── Material for this exercise ──

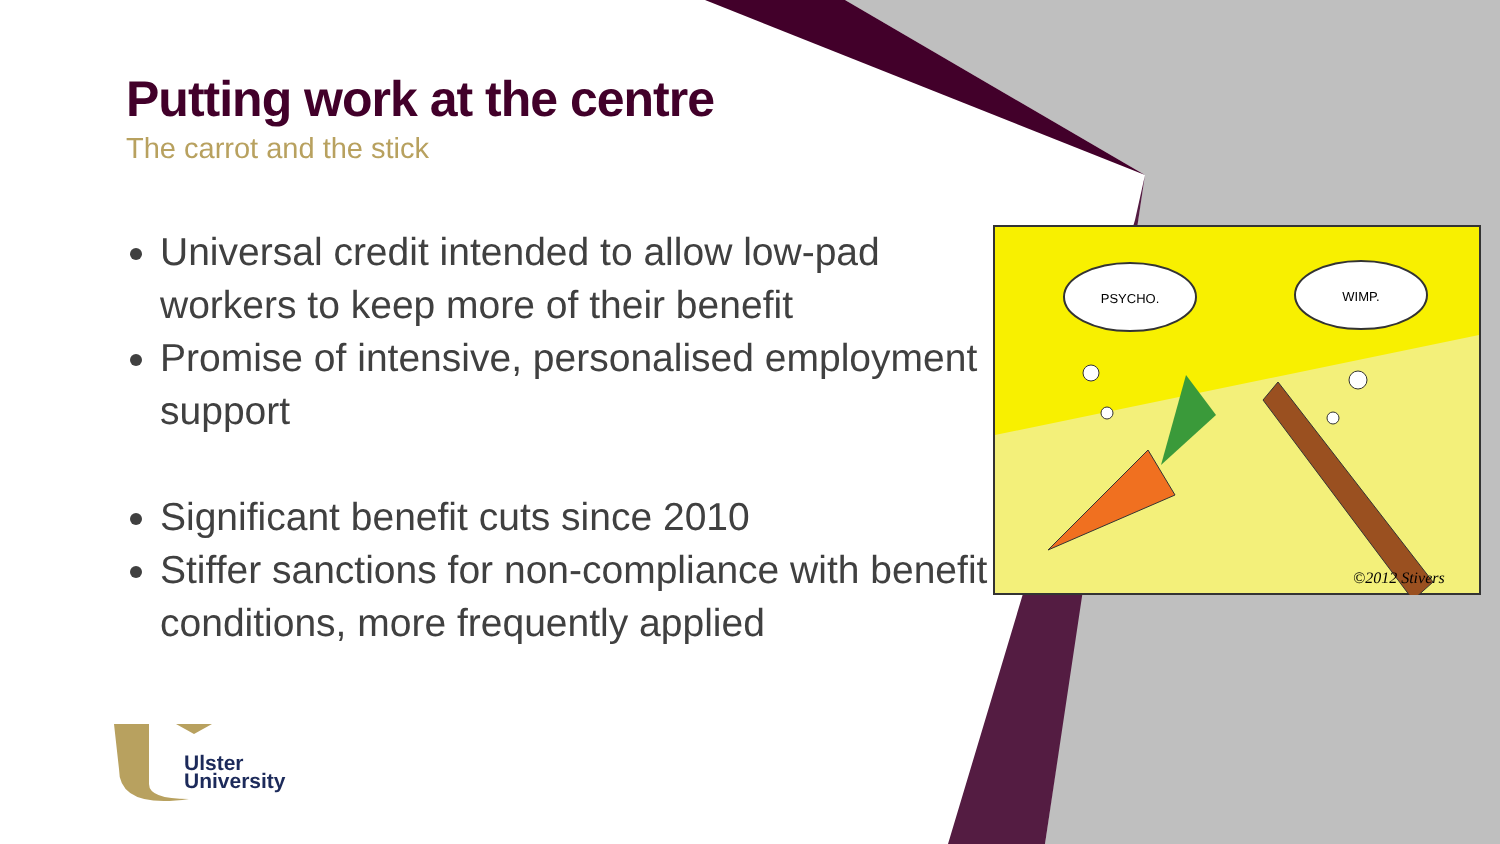Putting work at the centre
The carrot and the stick
Universal credit intended to allow low-pad workers to keep more of their benefit
Promise of intensive, personalised employment support
Significant benefit cuts since 2010
Stiffer sanctions for non-compliance with benefit conditions, more frequently applied
PSYCHO.
WIMP.
©2012 Stivers
Ulster
University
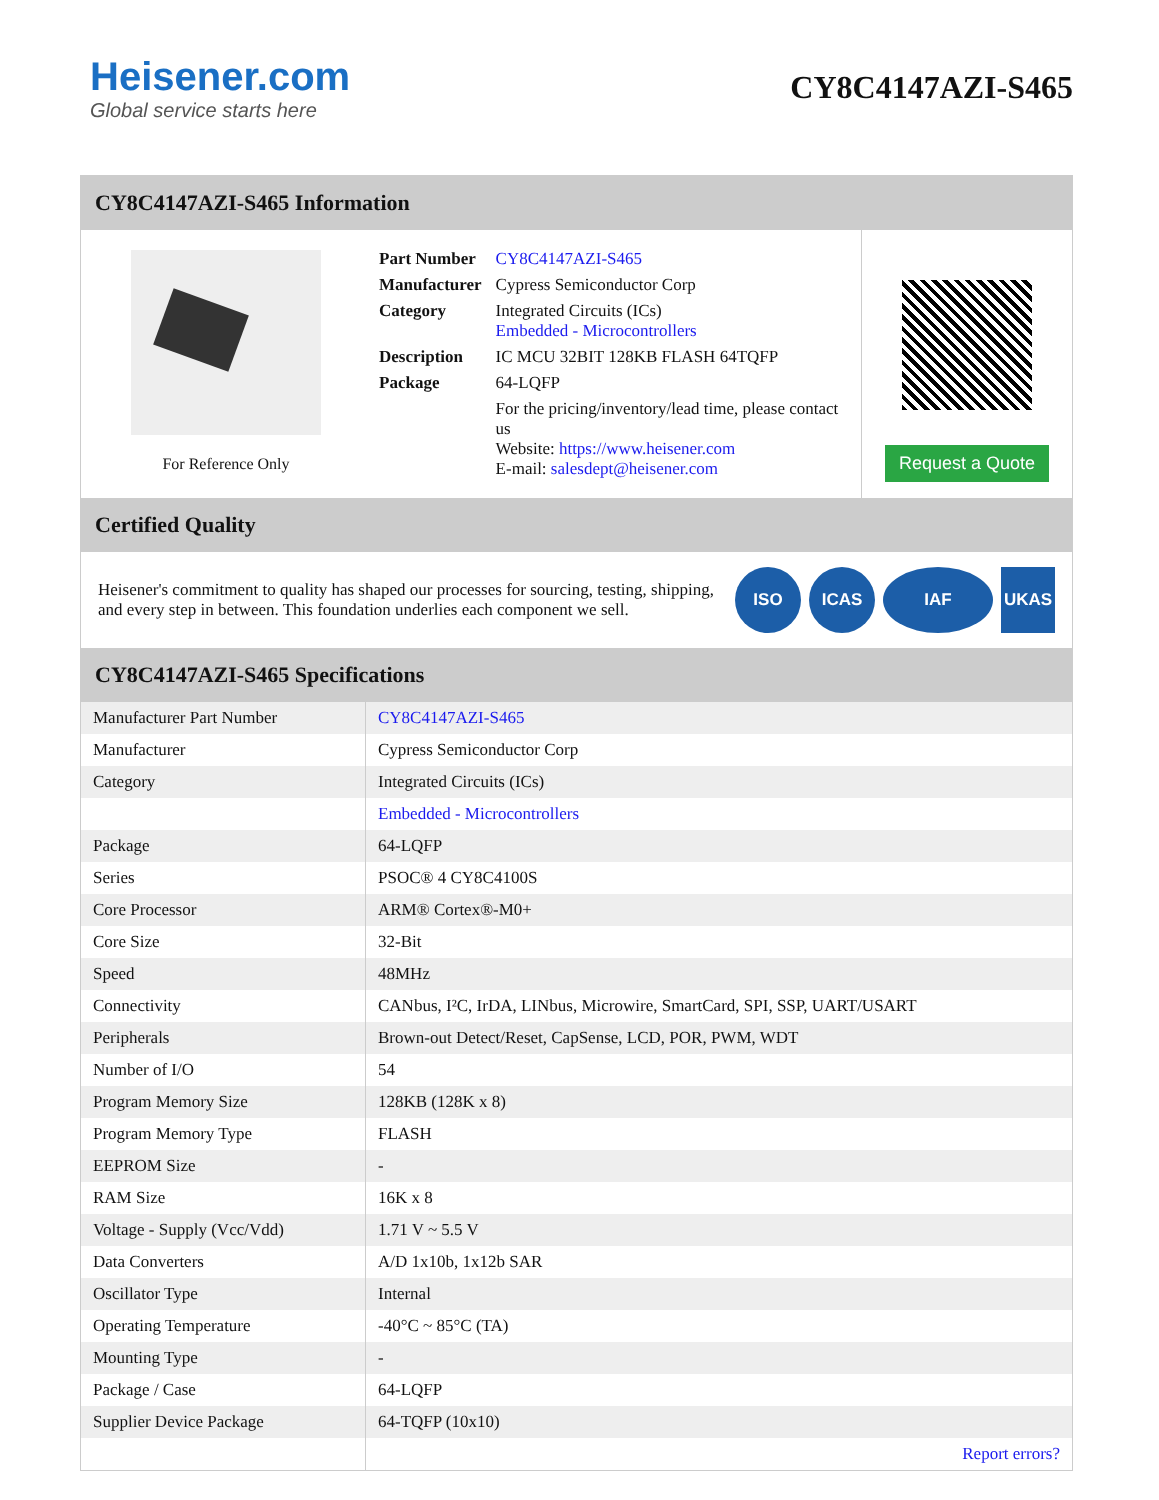Heisener.com
Global service starts here
CY8C4147AZI-S465
CY8C4147AZI-S465 Information
For Reference Only
| Part Number | CY8C4147AZI-S465 |
| Manufacturer | Cypress Semiconductor Corp |
| Category | Integrated Circuits (ICs) Embedded - Microcontrollers |
| Description | IC MCU 32BIT 128KB FLASH 64TQFP |
| Package | 64-LQFP |
| | For the pricing/inventory/lead time, please contact us Website: https://www.heisener.com E-mail: salesdept@heisener.com |
Request a Quote
Certified Quality
Heisener's commitment to quality has shaped our processes for sourcing, testing, shipping, and every step in between. This foundation underlies each component we sell.
ISO ICAS IAF UKAS
CY8C4147AZI-S465 Specifications
| Manufacturer Part Number | CY8C4147AZI-S465 |
| Manufacturer | Cypress Semiconductor Corp |
| Category | Integrated Circuits (ICs) |
| | Embedded - Microcontrollers |
| Package | 64-LQFP |
| Series | PSOC® 4 CY8C4100S |
| Core Processor | ARM® Cortex®-M0+ |
| Core Size | 32-Bit |
| Speed | 48MHz |
| Connectivity | CANbus, I²C, IrDA, LINbus, Microwire, SmartCard, SPI, SSP, UART/USART |
| Peripherals | Brown-out Detect/Reset, CapSense, LCD, POR, PWM, WDT |
| Number of I/O | 54 |
| Program Memory Size | 128KB (128K x 8) |
| Program Memory Type | FLASH |
| EEPROM Size | - |
| RAM Size | 16K x 8 |
| Voltage - Supply (Vcc/Vdd) | 1.71 V ~ 5.5 V |
| Data Converters | A/D 1x10b, 1x12b SAR |
| Oscillator Type | Internal |
| Operating Temperature | -40°C ~ 85°C (TA) |
| Mounting Type | - |
| Package / Case | 64-LQFP |
| Supplier Device Package | 64-TQFP (10x10) |
| | Report errors? |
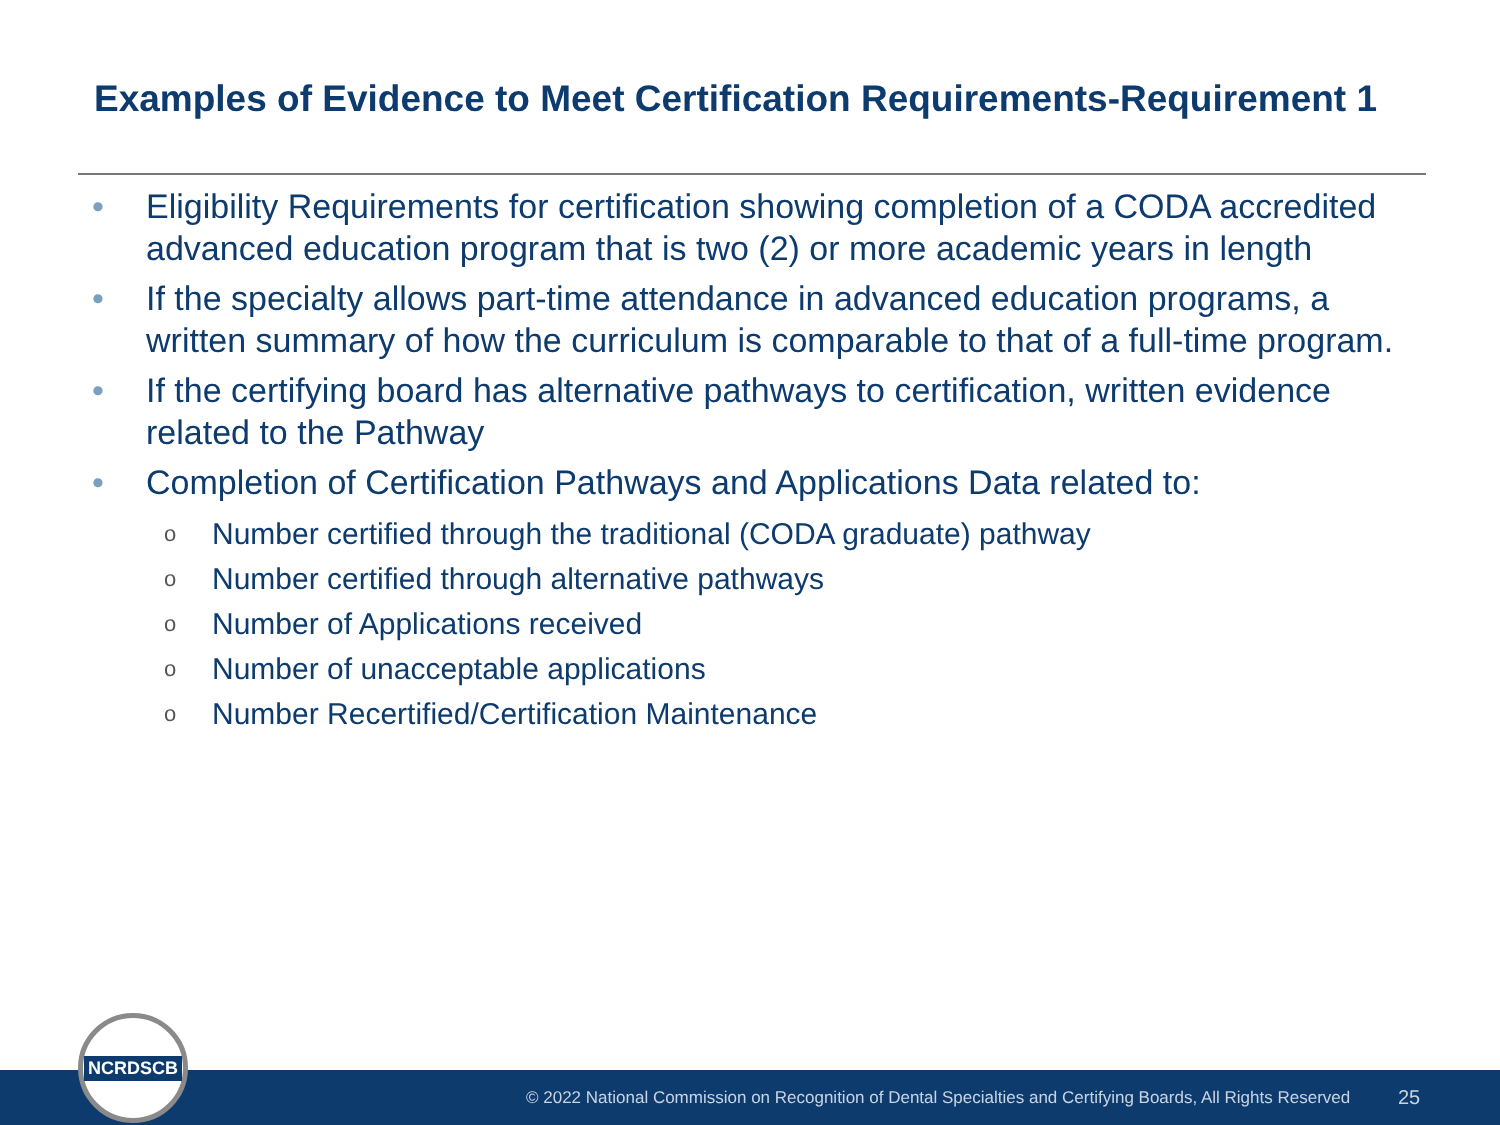Examples of Evidence to Meet Certification Requirements-Requirement 1
• Eligibility Requirements for certification showing completion of a CODA accredited advanced education program that is two (2) or more academic years in length
• If the specialty allows part-time attendance in advanced education programs, a written summary of how the curriculum is comparable to that of a full-time program.
• If the certifying board has alternative pathways to certification, written evidence related to the Pathway
• Completion of Certification Pathways and Applications Data related to:
o Number certified through the traditional (CODA graduate) pathway
o Number certified through alternative pathways
o Number of Applications received
o Number of unacceptable applications
o Number Recertified/Certification Maintenance
© 2022 National Commission on Recognition of Dental Specialties and Certifying Boards, All Rights Reserved 25
NCRDSCB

───

__Task details__
Please transcribe the whole listing above exactly, with the images left out.

__Output for this exercise__
Putting work at the centre
The carrot and the stick
Universal credit intended to allow low-pad workers to keep more of their benefit
Promise of intensive, personalised employment support
Significant benefit cuts since 2010
Stiffer sanctions for non-compliance with benefit conditions, more frequently applied
PSYCHO.
WIMP.
©2012 Stivers
Ulster
University
Heisener.com
Global service starts here
CY8C4147AZI-S465
CY8C4147AZI-S465 Information
For Reference Only
| Part Number | CY8C4147AZI-S465 |
| Manufacturer | Cypress Semiconductor Corp |
| Category | Integrated Circuits (ICs) Embedded - Microcontrollers |
| Description | IC MCU 32BIT 128KB FLASH 64TQFP |
| Package | 64-LQFP |
| | For the pricing/inventory/lead time, please contact us Website: https://www.heisener.com E-mail: salesdept@heisener.com |
Request a Quote
Certified Quality
Heisener's commitment to quality has shaped our processes for sourcing, testing, shipping, and every step in between. This foundation underlies each component we sell.
ISO ICAS IAF UKAS
CY8C4147AZI-S465 Specifications
| Manufacturer Part Number | CY8C4147AZI-S465 |
| Manufacturer | Cypress Semiconductor Corp |
| Category | Integrated Circuits (ICs) |
| | Embedded - Microcontrollers |
| Package | 64-LQFP |
| Series | PSOC® 4 CY8C4100S |
| Core Processor | ARM® Cortex®-M0+ |
| Core Size | 32-Bit |
| Speed | 48MHz |
| Connectivity | CANbus, I²C, IrDA, LINbus, Microwire, SmartCard, SPI, SSP, UART/USART |
| Peripherals | Brown-out Detect/Reset, CapSense, LCD, POR, PWM, WDT |
| Number of I/O | 54 |
| Program Memory Size | 128KB (128K x 8) |
| Program Memory Type | FLASH |
| EEPROM Size | - |
| RAM Size | 16K x 8 |
| Voltage - Supply (Vcc/Vdd) | 1.71 V ~ 5.5 V |
| Data Converters | A/D 1x10b, 1x12b SAR |
| Oscillator Type | Internal |
| Operating Temperature | -40°C ~ 85°C (TA) |
| Mounting Type | - |
| Package / Case | 64-LQFP |
| Supplier Device Package | 64-TQFP (10x10) |
| | Report errors? |
Examples of Evidence to Meet Certification Requirements-Requirement 1
• Eligibility Requirements for certification showing completion of a CODA accredited advanced education program that is two (2) or more academic years in length
• If the specialty allows part-time attendance in advanced education programs, a written summary of how the curriculum is comparable to that of a full-time program.
• If the certifying board has alternative pathways to certification, written evidence related to the Pathway
• Completion of Certification Pathways and Applications Data related to:
o Number certified through the traditional (CODA graduate) pathway
o Number certified through alternative pathways
o Number of Applications received
o Number of unacceptable applications
o Number Recertified/Certification Maintenance
© 2022 National Commission on Recognition of Dental Specialties and Certifying Boards, All Rights Reserved 25
NCRDSCB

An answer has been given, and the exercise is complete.